Sinkende Zahlen begründen derzeit keine Pflicht zur Neubewertung

Die Elfte Corona-Verordnung sei vor dem Hintergrund einer besorgniserregenden Entwicklung des Infektionsgeschehens in Deutschland und im Freistaat Bayern seit Oktober 2020 erlassen worden. Soweit – nach einem Anstieg des Infektionsgeschehens Anfang Januar 2021 – seit der dritten Kalenderwoche 2021 ein Rückgang der Fallzahlen zu beobachten sei, ergebe sich hieraus derzeit keine verfassungsrechtliche Verpflichtung des Normgebers, eine im Ergebnis abweichende Neubewertung der Gefährdungslage vorzunehmen und die aktuell bestehenden Maßnahmen zu beenden oder zu lockern.

Normgeber muss nicht auf einhellige Wissenschaftsmeinung warten

Die von den Antragstellern gegen die Bewertung der Gefahrenlage erhobenen Einwendungen griffen nicht durch. Es möge Stimmen geben, die die Eignung der Inzidenzzahlen zur Bewertung des Infektionsgeschehens, die Zuverlässigkeit von PCR-Tests sowie eine drohende Überlastung des Gesundheitssystems verneinen, die Gefährlichkeit des Virus SARS-CoV-2 infrage stellen und die ergriffenen Maßnahmen zur Pandemiebekämpfung – entgegen den Einschätzungen des Robert-Koch-Instituts – als wirkungslos ansehen.

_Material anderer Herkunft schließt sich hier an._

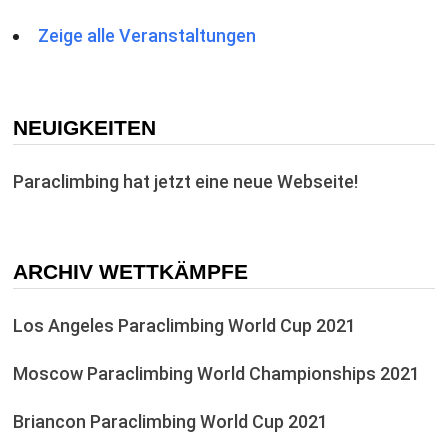
Zeige alle Veranstaltungen
NEUIGKEITEN
Paraclimbing hat jetzt eine neue Webseite!
ARCHIV WETTKÄMPFE
Los Angeles Paraclimbing World Cup 2021
Moscow Paraclimbing World Championships 2021
Briancon Paraclimbing World Cup 2021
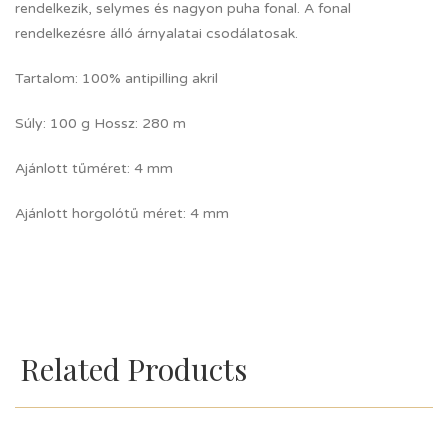
rendelkezik, selymes és nagyon puha fonal. A fonal
rendelkezésre álló árnyalatai csodálatosak.
Tartalom: 100% antipilling akril
Súly: 100 g Hossz: 280 m
Ajánlott tűméret: 4 mm
Ajánlott horgolótű méret: 4 mm
Related Products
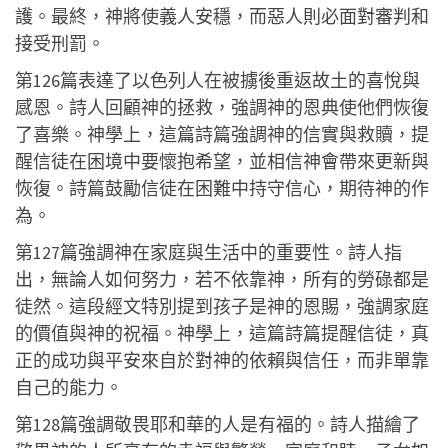
護。最終，神將使義人安穩，而惡人則必面對審判和
接受刑罰。
第126篇表達了以色列人在被擄後重返故土的喜悅與
感恩。詩人回顧神的拯救，強調神的恩典使他們恢復
了喜樂。神學上，這篇詩篇強調神的信實與救贖，提
醒信徒在困境中要懷抱希望，並相信神會帶來更新與
恢復。詩篇鼓勵信徒在困難中持守信心，期待神的作
為。
第127篇強調神在家庭與生活中的重要性。詩人指
出，無論人如何努力，若不依靠神，所有的勞碌都是
徒然。這段經文特別提到孩子是神的恩賜，強調家庭
的價值與神的祝福。神學上，這篇詩篇提醒信徒，真
正的成功與平安來自於對神的依賴與信任，而非單靠
自己的能力。
第128篇強調敬畏耶和華的人是有福的。詩人描繪了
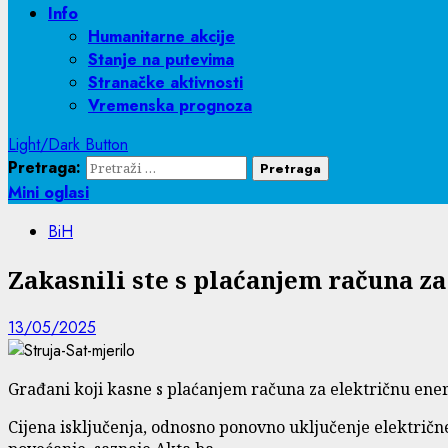
Info
Humanitarne akcije
Stanje na putevima
Stranačke aktivnosti
Vremenska prognoza
Light/Dark Button
Pretraga:
Mini oglasi
BiH
Zakasnili ste s plaćanjem računa za 
13/05/2025
Građani koji kasne s plaćanjem računa za električnu energ
Cijena isključenja, odnosno ponovno uključenje električne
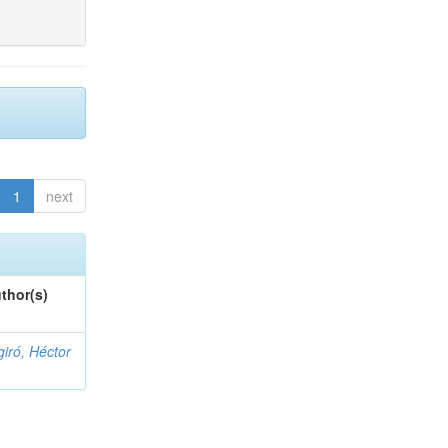
1
next
thor(s)
giró, Héctor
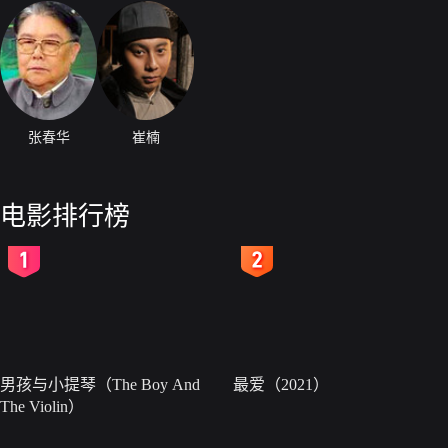
张春华
崔楠
电影排行榜
2
3
男孩与小提琴（The Boy And
最爱（2021）
The Violin）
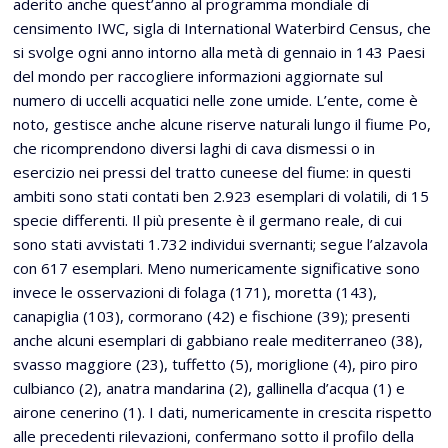
aderito anche quest’anno al programma mondiale di
censimento IWC, sigla di International Waterbird Census, che
si svolge ogni anno intorno alla metà di gennaio in 143 Paesi
del mondo per raccogliere informazioni aggiornate sul
numero di uccelli acquatici nelle zone umide. L’ente, come è
noto, gestisce anche alcune riserve naturali lungo il fiume Po,
che ricomprendono diversi laghi di cava dismessi o in
esercizio nei pressi del tratto cuneese del fiume: in questi
ambiti sono stati contati ben 2.923 esemplari di volatili, di 15
specie differenti. Il più presente è il germano reale, di cui
sono stati avvistati 1.732 individui svernanti; segue l’alzavola
con 617 esemplari. Meno numericamente significative sono
invece le osservazioni di folaga (171), moretta (143),
canapiglia (103), cormorano (42) e fischione (39); presenti
anche alcuni esemplari di gabbiano reale mediterraneo (38),
svasso maggiore (23), tuffetto (5), moriglione (4), piro piro
culbianco (2), anatra mandarina (2), gallinella d’acqua (1) e
airone cenerino (1). I dati, numericamente in crescita rispetto
alle precedenti rilevazioni, confermano sotto il profilo della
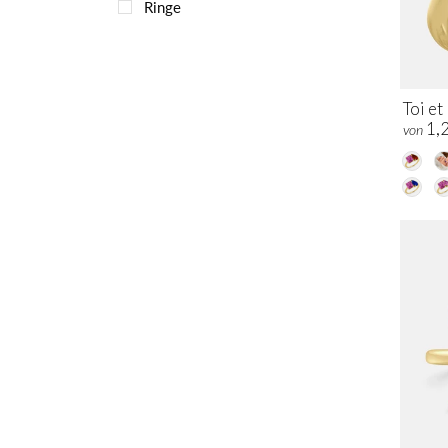
Ringe
Toi e
1,
von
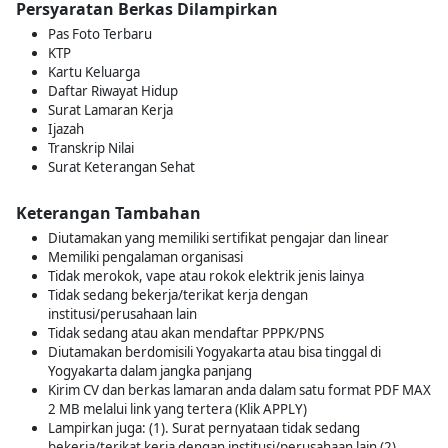
Persyaratan Berkas Dilampirkan
Pas Foto Terbaru
KTP
Kartu Keluarga
Daftar Riwayat Hidup
Surat Lamaran Kerja
Ijazah
Transkrip Nilai
Surat Keterangan Sehat
Keterangan Tambahan
Diutamakan yang memiliki sertifikat pengajar dan linear
Memiliki pengalaman organisasi
Tidak merokok, vape atau rokok elektrik jenis lainya
Tidak sedang bekerja/terikat kerja dengan
institusi/perusahaan lain
Tidak sedang atau akan mendaftar PPPK/PNS
Diutamakan berdomisili Yogyakarta atau bisa tinggal di
Yogyakarta dalam jangka panjang
Kirim CV dan berkas lamaran anda dalam satu format PDF MAX
2 MB melalui link yang tertera (Klik APPLY)
Lampirkan juga: (1). Surat pernyataan tidak sedang
bekerja/terikat kerja dengan institusi/perusahaan lain (2).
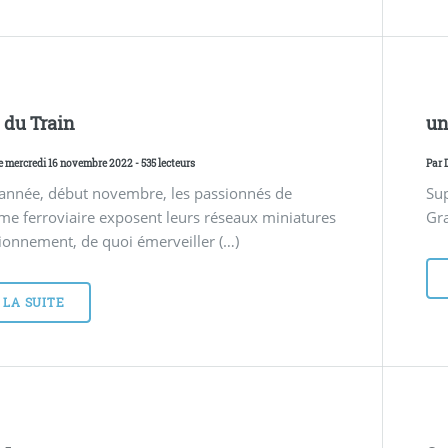
e du Train
un
Le mercredi 16 novembre 2022 - 535 lecteurs
Par
année, début novembre, les passionnés de
Sup
e ferroviaire exposent leurs réseaux miniatures
Gra
ionnement, de quoi émerveiller (…)
 LA SUITE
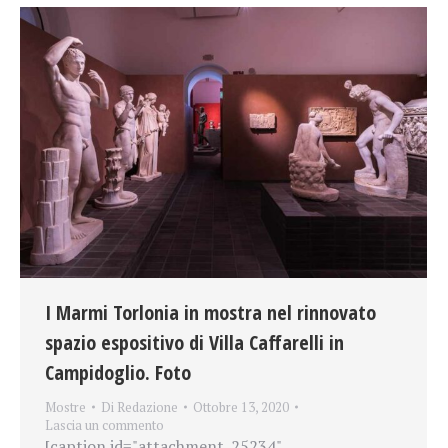
I Marmi Torlonia in mostra nel rinnovato
spazio espositivo di Villa Caffarelli in
Campidoglio. Foto
Mostre
Di
Redazione
Ottobre 13, 2020
Lascia un commento
[caption id="attachment_25234"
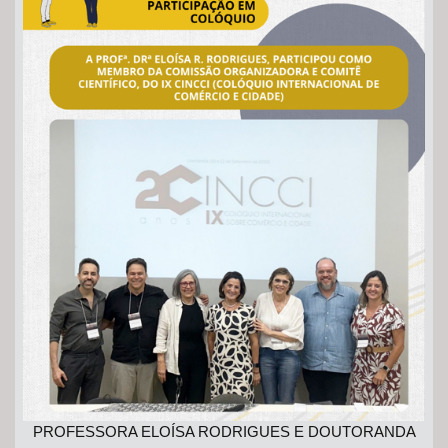
PROFESSORA ELOÍSA RODRIGUES E DOUTORANDA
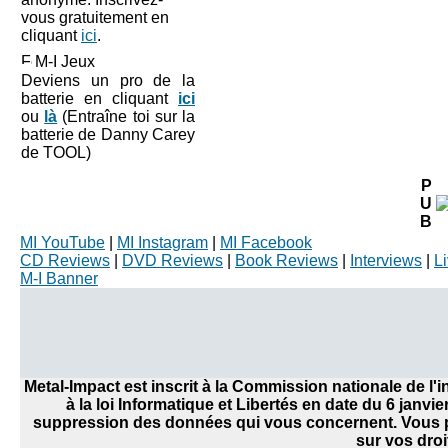
vous gratuitement en
cliquant
ici
.
M-I Jeux
Deviens un pro de la
batterie en cliquant
ici
ou
là
(Entraîne toi sur la
batterie de Danny Carey
de TOOL)
P
U
B
MI YouTube
|
MI Instagram
|
MI Facebook
CD Reviews
|
DVD Reviews
|
Book Reviews
|
Interviews
|
L
M-I Banner
Metal-Impact est inscrit à la Commission nationale de l
à la loi Informatique et Libertés en date du 6 janvi
suppression des données qui vous concernent. Vous po
sur vos droi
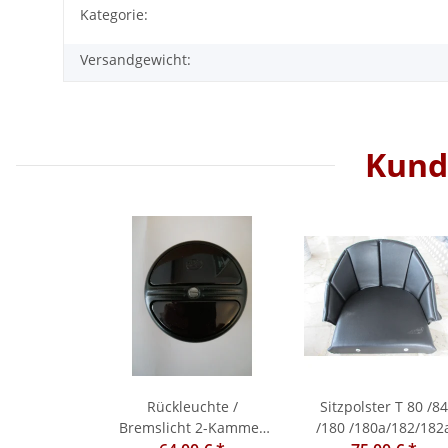
Kategorie:
Versandgewicht:
Kunde
Rückleuchte /
Sitzpolster T 80 /84
Bremslicht 2-Kammer
/180 /180a/182/182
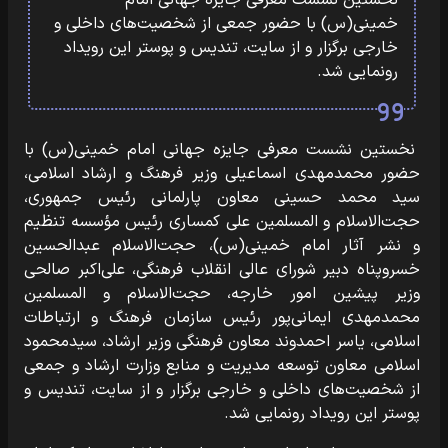
نخستین نشست معرفی جایزه جهانی امام
خمینی(س) با حضور جمعی از شخصیت‌های داخلی و
خارجی برگزار و از سایت، تندیس و پوستر این رویداد
رونمایی شد.
نخستین نشست معرفی جایزه جهانی امام خمینی(س) با
حضور محمدمهدی اسماعیلی وزیر فرهنگ و ارشاد اسلامی،
سید محمد حسینی معاون پارلمانی رئیس جمهوری،
حجت‌الاسلام و المسلمین علی کمساری رئیس مؤسسه تنظیم
و نشر آثار امام خمینی(س)، حجت‌الاسلام عبدالحسین
خسروپناه دبیر شورای‌ عالی انقلاب فرهنگی، علی‌اکبر صالحی
وزیر پیشین امور خارجه، حجت‌الاسلام و المسلمین
محمدمهدی ایمانی‌پور رئیس سازمان فرهنگ و ارتباطات
اسلامی، یاسر احمدوند معاون فرهنگی وزیر ارشاد، سیدمحمود
اسلامی معاون توسعه مدیریت و منابع وزارت ارشاد و جمعی
از شخصیت‌های داخلی و خارجی برگزار و از سایت، تندیس و
پوستر این رویداد رونمایی شد.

Das rechtfertige jedoch nicht den Vorwurf eines Verfassungsverstoßes des Normgebers. Es sei gerade dessen Aufgabe, die in der öffentlichen Diskussion vertretenen − teils kontroversen − Auffassungen im Rahmen des ihm zustehenden Beurteilungsspielraums zu gewichten und eine Entscheidung zu treffen. Die Ansicht, dass der Normgeber erst tätig werden dürfe, wenn die Tatsachengrundlage für eine beabsichtigte Regelung in der Wissenschaft übereinstimmend als gesichert bewertet wird, entspreche nicht den Vorgaben der Verfassung.

Gesundheitsschutz überwiegt in Folgenabwägung

Laut VerfGH überwiegen bei der demnach gebotenen Folgenabwägung die gegen den Erlass einer einstweiligen Anordnung sprechenden Gründe. Auch wenn die Elfte Corona-Verordnung mit den aktuell geltenden Regelungen gegenüber früheren Verordnungen teilweise erhebliche Verschärfungen enthalte, müssten die Belange der von den Vorschriften Betroffenen gegenüber der fortbestehenden Gefahr für Leib und Leben einer Vielzahl von Menschen bei gleichzeitig drohender Überforderung der personellen und sachlichen Kapazitäten des Gesundheitssystems zurücktreten. Eine vorläufige Außerkraftsetzung einzelner oder aller Verordnungsbestimmungen würde die praktische Wirksamkeit des vom Verordnungsgeber verfolgten Gesamtkonzepts beeinträchtigen.

Redaktion beck-aktuell, 2. Februar 2021.